I did have another thought:

Despite the obvious performance tradeoffs, one of the main reasons lazy transposition is so heavily discussed in Base right now is that it removes the conflation between row vectors and matrices, by allowing 1-D array transposition to return a 1-D array. We actually already have a way of disambiguating row vectors and matrices for QuArrays, though - the basis information (we set N via the basis field).

With this in mind, we could actually have eager duality for QuCoeffs, keeping track of conjugation/transposition in the type parameters (like the original incarnation of this PR). This would obviate the need for a special dual function, and more importantly, allow us to easily extend functions from Base without getting caught up in the indexing issues that come with lazy transposition.

Once v0.4 releases, we could move to whatever lazy behaviors get decided on by that time.

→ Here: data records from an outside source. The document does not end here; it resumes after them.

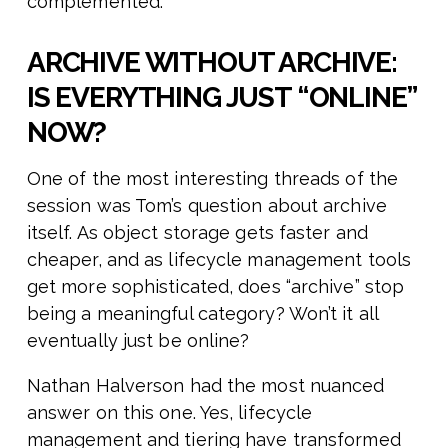
complemented.
ARCHIVE WITHOUT ARCHIVE:
IS EVERYTHING JUST “ONLINE”
NOW?
One of the most interesting threads of the
session was Tom’s question about archive
itself. As object storage gets faster and
cheaper, and as lifecycle management tools
get more sophisticated, does “archive” stop
being a meaningful category? Won’t it all
eventually just be online?
Nathan Halverson had the most nuanced
answer on this one. Yes, lifecycle
management and tiering have transformed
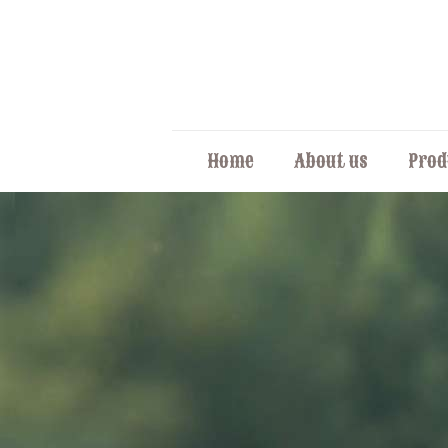
Home
About us
Prod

The counter-argument to the above is that we really desire the performance tradeoffs that come with lazy transposition, which I would understand, but would require quite a bit of work that might be better spent on the transposition issues in Base.

Thoughts? I'm going to draft up a competing PR which implements what I'm talking about above, and we can decide between the two approaches.

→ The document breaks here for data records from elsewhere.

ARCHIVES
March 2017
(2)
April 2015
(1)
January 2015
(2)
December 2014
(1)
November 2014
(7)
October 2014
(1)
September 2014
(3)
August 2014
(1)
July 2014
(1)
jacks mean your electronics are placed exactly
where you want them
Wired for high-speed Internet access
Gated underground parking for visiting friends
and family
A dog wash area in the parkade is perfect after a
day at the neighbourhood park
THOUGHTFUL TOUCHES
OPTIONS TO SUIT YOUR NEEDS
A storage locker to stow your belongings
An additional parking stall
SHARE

i2000s commented 9 years ago

@jrevels I think we should let performance and intuition talk. Better to have something to compare in comprehensive tests before making the final decision, which should become an important criterion for judging. Maybe you can branch out those different ideas on the repo. All sounds interesting!

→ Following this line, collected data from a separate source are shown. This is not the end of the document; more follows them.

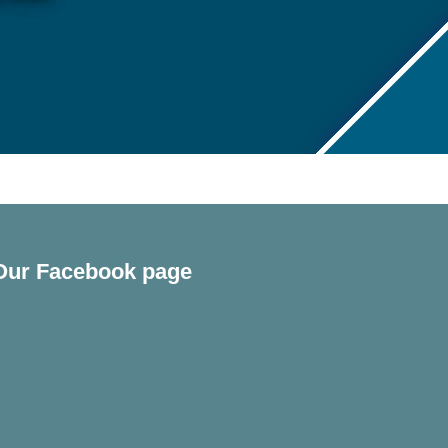
Our Facebook page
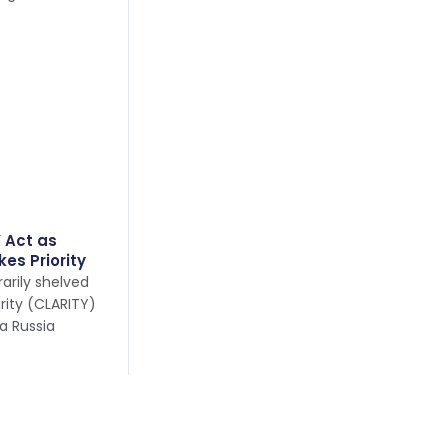
 Act as
kes Priority
arily shelved
arity (CLARITY)
 a Russia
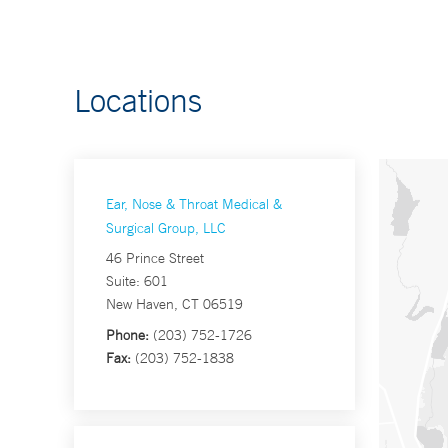
Locations
Ear, Nose & Throat Medical &
Surgical Group, LLC
46 Prince Street
Suite: 601
New Haven, CT 06519
Phone:
(203) 752-1726
Fax:
(203) 752-1838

BTW, regarding naming those types, I think it would be good to stick to the nomenclature that has been widely adopted in quantum mechanics textbooks. Certainly, we possibly will have to invent some new inner types for translating data inside Julia whenever it is necessary. I start wondering: are those names (QuCoeff and QuArray, etc) necessary and intuitive to introduce to our end users? Our users may not care about how arrays, vectors or matrices are employed and manipulated in side of the package. state (bra and ket), operator, superoperator, tensor_product_state and such should be enough for intuitive naming. It will also be easy and quick for future users to fall in love with the Julia library for quantum siblings. For a general policy, maybe we really want to make the typing system as simple as possible, and what we need to put more work on is to solve the compatibility, data manipulating, visibility and performance problems using dispatch and other wonderful features built in Julia rather than to keep inventing complicated types into the library. But we possibly can work on to make some alias and promotion rules in the end.

jrevels commented 9 years ago

@i2000s That's why the QuCoeffs type is not exported. It is not intended to be manipulated by an end user.

For a general policy, maybe we really want to make the typing system as simple as possible, and what we need to put more work on is to solve the compatibility, data manipulating, visibility and performance problems using dispatch and other wonderful features built in Julia rather than to keep inventing complicated types into the library.

If you have concrete suggestions for simplifying our type hierarchy, I'm all ears.

Edit: And the most helpful form for these suggestions would be in a PR, if you have the time.

i2000s commented 9 years ago

@jrevels Hah, you did not export those things. Obviously, I have lagged off for a while. Sorry for my ignorance.